[Start of PROVIDED RECORDS]

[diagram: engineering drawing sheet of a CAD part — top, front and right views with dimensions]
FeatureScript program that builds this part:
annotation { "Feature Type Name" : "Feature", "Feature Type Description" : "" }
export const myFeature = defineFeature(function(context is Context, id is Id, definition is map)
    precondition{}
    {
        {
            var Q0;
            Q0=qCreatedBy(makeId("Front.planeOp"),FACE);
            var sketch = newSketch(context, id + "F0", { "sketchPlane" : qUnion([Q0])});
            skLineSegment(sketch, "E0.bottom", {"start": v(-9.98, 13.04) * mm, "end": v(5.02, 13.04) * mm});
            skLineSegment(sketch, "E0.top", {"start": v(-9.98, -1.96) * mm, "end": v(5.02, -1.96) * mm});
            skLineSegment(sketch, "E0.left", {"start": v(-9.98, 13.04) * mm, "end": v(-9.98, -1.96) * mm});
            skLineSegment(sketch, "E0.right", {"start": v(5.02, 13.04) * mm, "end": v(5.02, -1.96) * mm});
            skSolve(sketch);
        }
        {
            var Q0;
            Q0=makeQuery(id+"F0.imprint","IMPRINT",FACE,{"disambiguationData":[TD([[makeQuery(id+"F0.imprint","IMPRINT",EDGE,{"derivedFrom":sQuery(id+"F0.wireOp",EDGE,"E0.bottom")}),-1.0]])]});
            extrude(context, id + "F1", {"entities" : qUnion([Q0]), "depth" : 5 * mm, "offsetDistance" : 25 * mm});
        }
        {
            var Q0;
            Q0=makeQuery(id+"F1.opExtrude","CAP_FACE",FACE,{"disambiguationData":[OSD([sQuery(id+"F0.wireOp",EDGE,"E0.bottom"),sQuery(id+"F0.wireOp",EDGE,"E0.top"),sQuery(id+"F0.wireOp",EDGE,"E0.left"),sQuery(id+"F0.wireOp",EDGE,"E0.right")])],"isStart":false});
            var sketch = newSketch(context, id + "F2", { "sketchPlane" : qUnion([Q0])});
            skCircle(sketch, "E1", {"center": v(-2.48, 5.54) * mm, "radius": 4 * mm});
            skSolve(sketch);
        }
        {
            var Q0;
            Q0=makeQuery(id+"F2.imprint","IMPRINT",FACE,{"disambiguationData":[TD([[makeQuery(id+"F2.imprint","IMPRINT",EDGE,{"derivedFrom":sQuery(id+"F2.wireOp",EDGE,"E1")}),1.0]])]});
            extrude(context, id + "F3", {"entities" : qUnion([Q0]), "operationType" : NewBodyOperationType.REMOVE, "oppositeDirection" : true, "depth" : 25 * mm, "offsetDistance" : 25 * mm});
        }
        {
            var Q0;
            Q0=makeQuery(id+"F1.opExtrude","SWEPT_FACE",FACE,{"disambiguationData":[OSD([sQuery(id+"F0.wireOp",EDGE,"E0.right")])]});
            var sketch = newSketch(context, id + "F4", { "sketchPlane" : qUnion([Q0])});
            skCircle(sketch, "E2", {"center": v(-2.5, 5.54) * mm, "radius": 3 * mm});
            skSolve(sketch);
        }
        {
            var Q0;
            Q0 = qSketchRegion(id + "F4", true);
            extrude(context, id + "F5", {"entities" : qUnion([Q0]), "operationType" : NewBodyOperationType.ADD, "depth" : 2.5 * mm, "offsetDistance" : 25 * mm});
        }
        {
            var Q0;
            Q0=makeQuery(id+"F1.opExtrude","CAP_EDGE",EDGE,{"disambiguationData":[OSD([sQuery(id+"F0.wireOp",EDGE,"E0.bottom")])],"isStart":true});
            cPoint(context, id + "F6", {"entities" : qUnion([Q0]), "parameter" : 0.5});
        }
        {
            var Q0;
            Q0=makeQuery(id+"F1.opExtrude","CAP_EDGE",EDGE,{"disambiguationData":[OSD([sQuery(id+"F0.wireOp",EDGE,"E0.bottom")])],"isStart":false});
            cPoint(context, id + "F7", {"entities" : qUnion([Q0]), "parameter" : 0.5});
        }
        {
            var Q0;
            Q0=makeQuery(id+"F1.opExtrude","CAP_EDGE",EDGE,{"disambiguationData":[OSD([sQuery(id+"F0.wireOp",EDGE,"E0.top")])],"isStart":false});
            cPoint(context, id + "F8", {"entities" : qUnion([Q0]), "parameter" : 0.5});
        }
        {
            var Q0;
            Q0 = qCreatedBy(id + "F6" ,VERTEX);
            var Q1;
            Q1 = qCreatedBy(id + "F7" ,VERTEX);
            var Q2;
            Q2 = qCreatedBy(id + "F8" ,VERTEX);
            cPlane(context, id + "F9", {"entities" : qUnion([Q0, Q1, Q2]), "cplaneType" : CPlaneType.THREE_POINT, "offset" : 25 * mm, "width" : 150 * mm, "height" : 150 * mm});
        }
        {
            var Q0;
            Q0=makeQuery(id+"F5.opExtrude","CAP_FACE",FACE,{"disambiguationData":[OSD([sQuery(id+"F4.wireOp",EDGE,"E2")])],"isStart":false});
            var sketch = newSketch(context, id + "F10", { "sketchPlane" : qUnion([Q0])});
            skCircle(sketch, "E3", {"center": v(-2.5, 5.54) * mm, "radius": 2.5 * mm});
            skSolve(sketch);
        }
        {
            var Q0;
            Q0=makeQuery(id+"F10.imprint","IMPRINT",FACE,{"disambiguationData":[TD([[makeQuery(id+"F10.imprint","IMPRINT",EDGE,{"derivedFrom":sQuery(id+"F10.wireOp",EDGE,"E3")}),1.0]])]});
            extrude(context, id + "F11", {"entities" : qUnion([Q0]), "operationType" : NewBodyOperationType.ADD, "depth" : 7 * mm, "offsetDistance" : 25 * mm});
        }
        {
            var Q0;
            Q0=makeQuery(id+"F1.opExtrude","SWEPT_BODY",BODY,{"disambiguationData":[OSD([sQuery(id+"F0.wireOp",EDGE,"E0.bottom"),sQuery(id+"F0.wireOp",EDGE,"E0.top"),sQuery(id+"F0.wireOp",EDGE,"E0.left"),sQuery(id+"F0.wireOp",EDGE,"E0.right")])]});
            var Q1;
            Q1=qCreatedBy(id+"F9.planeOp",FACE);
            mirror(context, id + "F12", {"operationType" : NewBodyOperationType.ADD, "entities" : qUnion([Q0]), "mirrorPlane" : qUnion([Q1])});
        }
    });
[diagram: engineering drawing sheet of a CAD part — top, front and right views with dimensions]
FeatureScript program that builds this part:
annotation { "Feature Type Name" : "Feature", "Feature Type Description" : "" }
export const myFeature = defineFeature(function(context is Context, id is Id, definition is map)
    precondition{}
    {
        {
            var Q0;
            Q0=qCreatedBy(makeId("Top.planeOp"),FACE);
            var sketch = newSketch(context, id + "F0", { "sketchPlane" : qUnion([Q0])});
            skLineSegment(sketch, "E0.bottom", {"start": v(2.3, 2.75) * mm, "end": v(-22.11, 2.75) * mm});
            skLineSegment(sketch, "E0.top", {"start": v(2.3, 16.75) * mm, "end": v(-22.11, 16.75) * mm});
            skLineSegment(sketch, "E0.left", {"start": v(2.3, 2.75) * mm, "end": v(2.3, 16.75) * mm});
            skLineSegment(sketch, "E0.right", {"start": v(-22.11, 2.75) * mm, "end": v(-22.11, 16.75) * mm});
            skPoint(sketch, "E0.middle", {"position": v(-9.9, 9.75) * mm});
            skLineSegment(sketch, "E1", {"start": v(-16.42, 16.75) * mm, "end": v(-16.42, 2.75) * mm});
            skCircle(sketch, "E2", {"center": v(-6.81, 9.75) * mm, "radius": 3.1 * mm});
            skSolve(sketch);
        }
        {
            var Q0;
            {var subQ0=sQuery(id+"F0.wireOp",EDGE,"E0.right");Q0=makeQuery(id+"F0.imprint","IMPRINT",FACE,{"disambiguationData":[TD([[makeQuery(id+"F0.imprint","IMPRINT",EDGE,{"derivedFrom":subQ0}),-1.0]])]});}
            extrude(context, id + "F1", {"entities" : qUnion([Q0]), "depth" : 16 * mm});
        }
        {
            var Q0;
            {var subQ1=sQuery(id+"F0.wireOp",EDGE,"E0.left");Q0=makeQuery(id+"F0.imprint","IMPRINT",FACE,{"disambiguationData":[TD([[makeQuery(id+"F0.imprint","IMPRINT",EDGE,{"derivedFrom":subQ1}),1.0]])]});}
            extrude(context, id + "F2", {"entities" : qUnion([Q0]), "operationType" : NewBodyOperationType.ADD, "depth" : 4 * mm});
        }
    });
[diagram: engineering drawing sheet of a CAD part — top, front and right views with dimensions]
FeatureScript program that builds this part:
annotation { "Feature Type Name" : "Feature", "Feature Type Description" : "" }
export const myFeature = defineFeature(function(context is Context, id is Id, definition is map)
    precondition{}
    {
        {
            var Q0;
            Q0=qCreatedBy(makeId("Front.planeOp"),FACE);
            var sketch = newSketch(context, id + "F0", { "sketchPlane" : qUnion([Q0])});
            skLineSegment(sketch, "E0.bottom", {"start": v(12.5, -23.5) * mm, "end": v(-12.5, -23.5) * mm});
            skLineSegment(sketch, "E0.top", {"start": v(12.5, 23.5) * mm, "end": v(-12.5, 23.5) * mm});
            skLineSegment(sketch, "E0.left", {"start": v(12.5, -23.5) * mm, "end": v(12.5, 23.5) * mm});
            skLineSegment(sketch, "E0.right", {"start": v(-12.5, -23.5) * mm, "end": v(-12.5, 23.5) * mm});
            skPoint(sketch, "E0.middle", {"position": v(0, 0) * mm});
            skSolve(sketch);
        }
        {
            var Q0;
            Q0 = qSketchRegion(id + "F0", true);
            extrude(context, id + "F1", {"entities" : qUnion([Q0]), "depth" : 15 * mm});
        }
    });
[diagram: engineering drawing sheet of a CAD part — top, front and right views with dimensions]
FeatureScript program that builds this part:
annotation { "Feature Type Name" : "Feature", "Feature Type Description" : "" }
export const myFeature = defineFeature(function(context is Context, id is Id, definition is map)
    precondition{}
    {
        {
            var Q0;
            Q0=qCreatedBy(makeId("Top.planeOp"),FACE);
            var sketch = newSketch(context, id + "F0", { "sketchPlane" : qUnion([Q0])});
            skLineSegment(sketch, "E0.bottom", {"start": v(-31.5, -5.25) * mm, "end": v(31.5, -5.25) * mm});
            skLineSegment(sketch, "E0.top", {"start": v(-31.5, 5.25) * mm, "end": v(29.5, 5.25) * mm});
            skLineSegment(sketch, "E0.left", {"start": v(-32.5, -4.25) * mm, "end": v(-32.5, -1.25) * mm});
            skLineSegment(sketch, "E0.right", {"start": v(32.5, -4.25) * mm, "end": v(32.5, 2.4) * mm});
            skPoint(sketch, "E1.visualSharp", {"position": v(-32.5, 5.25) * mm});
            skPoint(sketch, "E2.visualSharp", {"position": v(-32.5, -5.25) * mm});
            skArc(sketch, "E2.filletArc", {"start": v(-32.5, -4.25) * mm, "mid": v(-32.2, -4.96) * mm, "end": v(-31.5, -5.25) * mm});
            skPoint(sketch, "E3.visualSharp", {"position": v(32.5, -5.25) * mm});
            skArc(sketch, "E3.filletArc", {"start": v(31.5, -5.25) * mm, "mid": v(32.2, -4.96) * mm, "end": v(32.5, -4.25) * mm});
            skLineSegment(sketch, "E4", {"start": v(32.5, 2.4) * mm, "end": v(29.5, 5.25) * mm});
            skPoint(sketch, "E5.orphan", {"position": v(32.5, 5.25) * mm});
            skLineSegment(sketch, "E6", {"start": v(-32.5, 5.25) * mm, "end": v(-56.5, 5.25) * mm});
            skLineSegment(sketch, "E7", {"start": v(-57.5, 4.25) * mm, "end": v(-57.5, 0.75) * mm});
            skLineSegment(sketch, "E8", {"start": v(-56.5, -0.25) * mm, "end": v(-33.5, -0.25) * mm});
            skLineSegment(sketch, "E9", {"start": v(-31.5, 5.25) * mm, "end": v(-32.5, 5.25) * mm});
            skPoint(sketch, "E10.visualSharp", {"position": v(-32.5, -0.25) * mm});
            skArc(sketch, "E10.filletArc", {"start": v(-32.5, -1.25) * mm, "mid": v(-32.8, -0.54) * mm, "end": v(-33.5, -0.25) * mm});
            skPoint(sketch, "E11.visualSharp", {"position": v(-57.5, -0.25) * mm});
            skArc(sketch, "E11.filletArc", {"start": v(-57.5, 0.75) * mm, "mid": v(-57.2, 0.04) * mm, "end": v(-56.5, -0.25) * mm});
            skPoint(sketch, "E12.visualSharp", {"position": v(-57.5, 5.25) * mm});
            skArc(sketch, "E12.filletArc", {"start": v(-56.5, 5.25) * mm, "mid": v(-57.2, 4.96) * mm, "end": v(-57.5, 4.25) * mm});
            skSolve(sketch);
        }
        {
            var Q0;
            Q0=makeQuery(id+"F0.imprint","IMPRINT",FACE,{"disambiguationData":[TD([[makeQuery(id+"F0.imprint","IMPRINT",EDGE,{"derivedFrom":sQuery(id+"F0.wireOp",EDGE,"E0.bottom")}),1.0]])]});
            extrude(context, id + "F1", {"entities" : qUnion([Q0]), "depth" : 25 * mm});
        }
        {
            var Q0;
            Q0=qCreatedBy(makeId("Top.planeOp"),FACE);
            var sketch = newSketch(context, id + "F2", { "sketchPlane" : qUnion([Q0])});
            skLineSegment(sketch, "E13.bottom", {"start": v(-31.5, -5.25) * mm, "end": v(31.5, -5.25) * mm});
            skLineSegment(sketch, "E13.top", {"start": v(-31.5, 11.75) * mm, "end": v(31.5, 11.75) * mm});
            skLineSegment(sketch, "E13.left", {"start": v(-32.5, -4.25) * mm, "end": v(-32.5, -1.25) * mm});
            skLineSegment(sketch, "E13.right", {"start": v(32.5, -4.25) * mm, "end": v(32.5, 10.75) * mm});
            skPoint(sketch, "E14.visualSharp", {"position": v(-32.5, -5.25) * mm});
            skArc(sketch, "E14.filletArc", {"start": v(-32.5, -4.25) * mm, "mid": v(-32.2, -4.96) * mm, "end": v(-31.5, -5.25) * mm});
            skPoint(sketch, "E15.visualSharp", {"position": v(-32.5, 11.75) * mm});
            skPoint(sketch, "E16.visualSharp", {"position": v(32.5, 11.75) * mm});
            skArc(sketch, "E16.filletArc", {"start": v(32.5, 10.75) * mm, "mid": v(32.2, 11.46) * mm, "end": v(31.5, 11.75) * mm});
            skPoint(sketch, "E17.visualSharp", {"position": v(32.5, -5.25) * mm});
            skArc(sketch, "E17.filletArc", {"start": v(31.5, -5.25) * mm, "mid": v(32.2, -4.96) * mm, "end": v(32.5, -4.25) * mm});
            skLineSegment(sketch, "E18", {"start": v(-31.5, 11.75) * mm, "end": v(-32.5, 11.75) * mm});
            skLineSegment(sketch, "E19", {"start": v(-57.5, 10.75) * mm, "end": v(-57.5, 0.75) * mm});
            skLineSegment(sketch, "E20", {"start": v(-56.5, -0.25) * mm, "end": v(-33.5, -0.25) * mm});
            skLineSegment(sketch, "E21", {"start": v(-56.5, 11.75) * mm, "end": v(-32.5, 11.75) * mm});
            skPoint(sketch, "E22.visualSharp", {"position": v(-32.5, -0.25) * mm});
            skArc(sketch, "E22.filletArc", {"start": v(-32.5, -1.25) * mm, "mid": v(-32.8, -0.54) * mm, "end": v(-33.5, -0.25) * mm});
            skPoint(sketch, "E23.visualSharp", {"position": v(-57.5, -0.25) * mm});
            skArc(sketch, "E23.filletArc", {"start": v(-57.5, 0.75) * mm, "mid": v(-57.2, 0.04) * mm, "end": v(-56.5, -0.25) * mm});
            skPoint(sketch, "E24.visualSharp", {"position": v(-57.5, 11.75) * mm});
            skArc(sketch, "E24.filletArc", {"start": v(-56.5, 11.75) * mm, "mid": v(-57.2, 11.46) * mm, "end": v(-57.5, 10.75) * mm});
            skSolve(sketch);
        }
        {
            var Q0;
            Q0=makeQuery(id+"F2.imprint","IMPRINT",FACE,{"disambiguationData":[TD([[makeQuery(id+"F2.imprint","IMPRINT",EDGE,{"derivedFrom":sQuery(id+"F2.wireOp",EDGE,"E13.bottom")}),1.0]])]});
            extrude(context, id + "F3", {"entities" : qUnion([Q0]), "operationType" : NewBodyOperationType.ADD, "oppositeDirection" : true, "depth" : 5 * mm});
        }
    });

[End of PROVIDED RECORDS]

SET TASK: How many lines of the records contain the string "isStart"? Reply with the number alone.

TASK RESULT: 5